UBA5
PDB:3H8V
Entry Clone Source:uba05.BC009737.MGC.AT9-F4.pCMV-SPORT6
SGC Clone Accession:uba05.057.329.165G11 (SDC165G11)
Tag:N-terminal tag: MGSSHHHHHHSSGLVPRGS
Host:BL21 (DE3)
Vector:pET28a-LIC
Construct
Sequence:
mgsshhhhhhssglvprgsMALKRMGIVSDYEKIRTFAVAIVGVGGVGSVTAEMLTRCGIGKLLLFDYDKVELANMNRLFFQPHQAGLSKVQAAEHTLRNINPDVLFEVHNYNITTVENFQHFMDRISNGGLEEGKPVDLVLSCVDNFEARMTINTACNELGQTWMESGVSENAVSGHIQLIIPGESACFACAPPLVVAANIDEKTLKREGVCAASLPTTMGVVAGILVQNVLKFLLNFGTVSFYLGYNAMQDFFPTMSMKPNPQCDDRNCRKQQEEYKKKVAALPKQEVIQ
Growth
Procedure: Media bottles (2L) containing TB (Sigma T0918) supplemented with 1.5% glycerol, 50 µg/ml kanamycin and 600 µl antifoam 204 (Sigma A-8311) were inoculated with 50-100 ml of the overnight LB culture each.

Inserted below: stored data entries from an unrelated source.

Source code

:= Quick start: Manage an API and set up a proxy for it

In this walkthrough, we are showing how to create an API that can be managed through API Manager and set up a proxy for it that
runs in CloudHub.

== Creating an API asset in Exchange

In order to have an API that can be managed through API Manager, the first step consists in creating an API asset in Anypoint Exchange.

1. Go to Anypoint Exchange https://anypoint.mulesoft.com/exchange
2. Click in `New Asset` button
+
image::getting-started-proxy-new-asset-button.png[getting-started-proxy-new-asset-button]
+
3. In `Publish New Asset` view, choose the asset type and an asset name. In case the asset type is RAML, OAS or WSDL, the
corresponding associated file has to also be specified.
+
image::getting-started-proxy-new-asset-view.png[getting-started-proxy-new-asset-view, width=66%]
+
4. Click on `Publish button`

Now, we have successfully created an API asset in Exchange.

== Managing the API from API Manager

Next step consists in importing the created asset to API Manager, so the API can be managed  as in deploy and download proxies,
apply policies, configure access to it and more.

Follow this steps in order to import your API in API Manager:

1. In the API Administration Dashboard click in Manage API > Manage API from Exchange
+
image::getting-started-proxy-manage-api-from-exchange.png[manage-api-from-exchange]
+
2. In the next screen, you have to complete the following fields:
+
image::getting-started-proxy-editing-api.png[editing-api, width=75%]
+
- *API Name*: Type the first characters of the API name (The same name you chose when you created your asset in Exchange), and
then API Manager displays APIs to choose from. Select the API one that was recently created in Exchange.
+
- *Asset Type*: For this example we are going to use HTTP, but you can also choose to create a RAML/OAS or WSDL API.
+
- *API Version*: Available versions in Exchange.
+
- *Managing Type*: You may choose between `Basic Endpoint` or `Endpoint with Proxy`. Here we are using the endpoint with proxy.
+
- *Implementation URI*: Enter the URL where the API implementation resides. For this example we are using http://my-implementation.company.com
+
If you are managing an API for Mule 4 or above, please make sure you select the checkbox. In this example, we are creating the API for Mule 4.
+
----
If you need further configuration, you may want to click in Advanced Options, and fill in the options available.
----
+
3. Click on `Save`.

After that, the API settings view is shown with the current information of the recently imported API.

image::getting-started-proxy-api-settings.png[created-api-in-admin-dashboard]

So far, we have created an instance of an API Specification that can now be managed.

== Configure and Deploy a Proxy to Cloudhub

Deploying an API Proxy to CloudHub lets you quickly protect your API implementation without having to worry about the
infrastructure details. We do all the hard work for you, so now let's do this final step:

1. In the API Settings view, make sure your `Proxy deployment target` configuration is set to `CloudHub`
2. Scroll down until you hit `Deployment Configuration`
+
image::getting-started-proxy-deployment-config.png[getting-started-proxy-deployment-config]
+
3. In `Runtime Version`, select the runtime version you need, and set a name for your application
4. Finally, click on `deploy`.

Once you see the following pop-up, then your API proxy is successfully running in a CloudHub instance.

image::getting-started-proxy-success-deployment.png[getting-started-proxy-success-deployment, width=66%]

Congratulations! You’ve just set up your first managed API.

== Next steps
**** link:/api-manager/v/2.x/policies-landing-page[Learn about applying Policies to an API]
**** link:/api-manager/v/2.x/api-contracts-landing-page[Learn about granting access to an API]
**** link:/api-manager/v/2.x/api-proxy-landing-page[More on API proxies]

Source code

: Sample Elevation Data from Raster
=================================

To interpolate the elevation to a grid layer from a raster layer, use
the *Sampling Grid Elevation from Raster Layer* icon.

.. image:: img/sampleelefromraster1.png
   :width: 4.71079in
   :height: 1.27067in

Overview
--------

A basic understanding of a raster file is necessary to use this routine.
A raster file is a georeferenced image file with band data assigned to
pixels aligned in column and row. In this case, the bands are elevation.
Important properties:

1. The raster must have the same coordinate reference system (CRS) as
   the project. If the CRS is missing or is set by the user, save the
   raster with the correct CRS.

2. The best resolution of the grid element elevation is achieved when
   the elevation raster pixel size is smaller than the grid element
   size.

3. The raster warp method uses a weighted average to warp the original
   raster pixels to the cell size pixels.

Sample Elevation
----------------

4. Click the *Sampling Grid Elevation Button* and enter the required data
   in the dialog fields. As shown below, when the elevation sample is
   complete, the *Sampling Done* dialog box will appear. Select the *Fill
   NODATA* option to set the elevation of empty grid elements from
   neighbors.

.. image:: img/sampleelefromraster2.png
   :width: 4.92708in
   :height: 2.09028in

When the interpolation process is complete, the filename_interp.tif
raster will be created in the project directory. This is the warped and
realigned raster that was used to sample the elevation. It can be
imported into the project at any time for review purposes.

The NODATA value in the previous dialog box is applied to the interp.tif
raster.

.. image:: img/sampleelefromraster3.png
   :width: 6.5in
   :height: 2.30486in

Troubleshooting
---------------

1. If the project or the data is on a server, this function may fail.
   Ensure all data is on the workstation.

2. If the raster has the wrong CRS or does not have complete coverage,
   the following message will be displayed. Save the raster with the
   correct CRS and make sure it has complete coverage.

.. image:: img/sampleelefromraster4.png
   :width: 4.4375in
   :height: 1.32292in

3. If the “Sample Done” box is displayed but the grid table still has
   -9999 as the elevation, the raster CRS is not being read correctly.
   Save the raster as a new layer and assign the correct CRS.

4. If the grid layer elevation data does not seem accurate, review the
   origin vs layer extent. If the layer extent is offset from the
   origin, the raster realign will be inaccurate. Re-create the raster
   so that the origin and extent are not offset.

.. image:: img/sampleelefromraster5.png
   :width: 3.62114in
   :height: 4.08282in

With sterilized cap/sparger (Fisher 11-138B) assemblies, bottles were placed into a circulating water bath set at 37 degC. Temperature was reduced to 15 degC one hour prior to induction at OD600 between 4 and 8 with 100 µM isopropyl-thio-β-D-galactopyranoside (BioShop Canada IPT 001). Cultures were aerated overnight (16 hours) at 15 degC.
Purification
Procedure Four milliliters of TALON metal-affinity resin (BD Bioscience) was mixed for 2 hours at 4oC with 150 mL lysate, centrifuged for 3 minutes (SX4750 rotor, Allegra X-12R, Beckman Coulter), and decanted. Beads were transferred into a 25 mL Econo-Column (Bio-Rad 732-1010) and washed with 3 x 15 mL Wash buffer. Sample was eluted with 3 column volumes of Elution buffer. Samples were gel-filtered (XK 16x65 packed with HighLoad Superdex 200 resin, GE Healthcare) using an AKTAxpress (18-6645-05, GE Healthcare) at a flow rate of 1 mL/min Gel-filtration buffer, and 3 mL fractions were collected in 5 ml tubes. Fractions containing protein were pooled and centrifuged through concentrators with 10,000 kDa cut-off (Amicon Ultra-15, UFC900524, Millipore) for 45 minutes at 3750 rpm.
Extraction
Procedure Frozen cell pellets contained in bags (Beckman 369256), obtained from 2L cultures, were thawed by soaking in warm water, and resuspended in 25-40 mL Lysis buffer. Cell lysis was accomplished by sonication on ice (Virtis408912, Virsonic: 10 sec, 50 % power, 10 sec rest, 10 min total sonication time per pellet).
Concentration:20 mg/mL
Structure Determination
Crystallization:Crystals of Uba5 were grown at 287 K using the hanging drop method by mixing equal volumes of 1 M Lithium sulfate, 0.3 M Ammonium sulfate, 0.1 M Sodium Citrate pH 6.2 and 20 mg/mL protein solution in gel filtration buffer. The crystals were cryoprotected by dragging the crystal through a drop containing cryoprotectant solution (9% sucrose (wt/vol), 2% glucose (wt/vol), 8% glycerol (vol/vol), 8% ethylene glycol (vol/vol)) and reservoir buffer.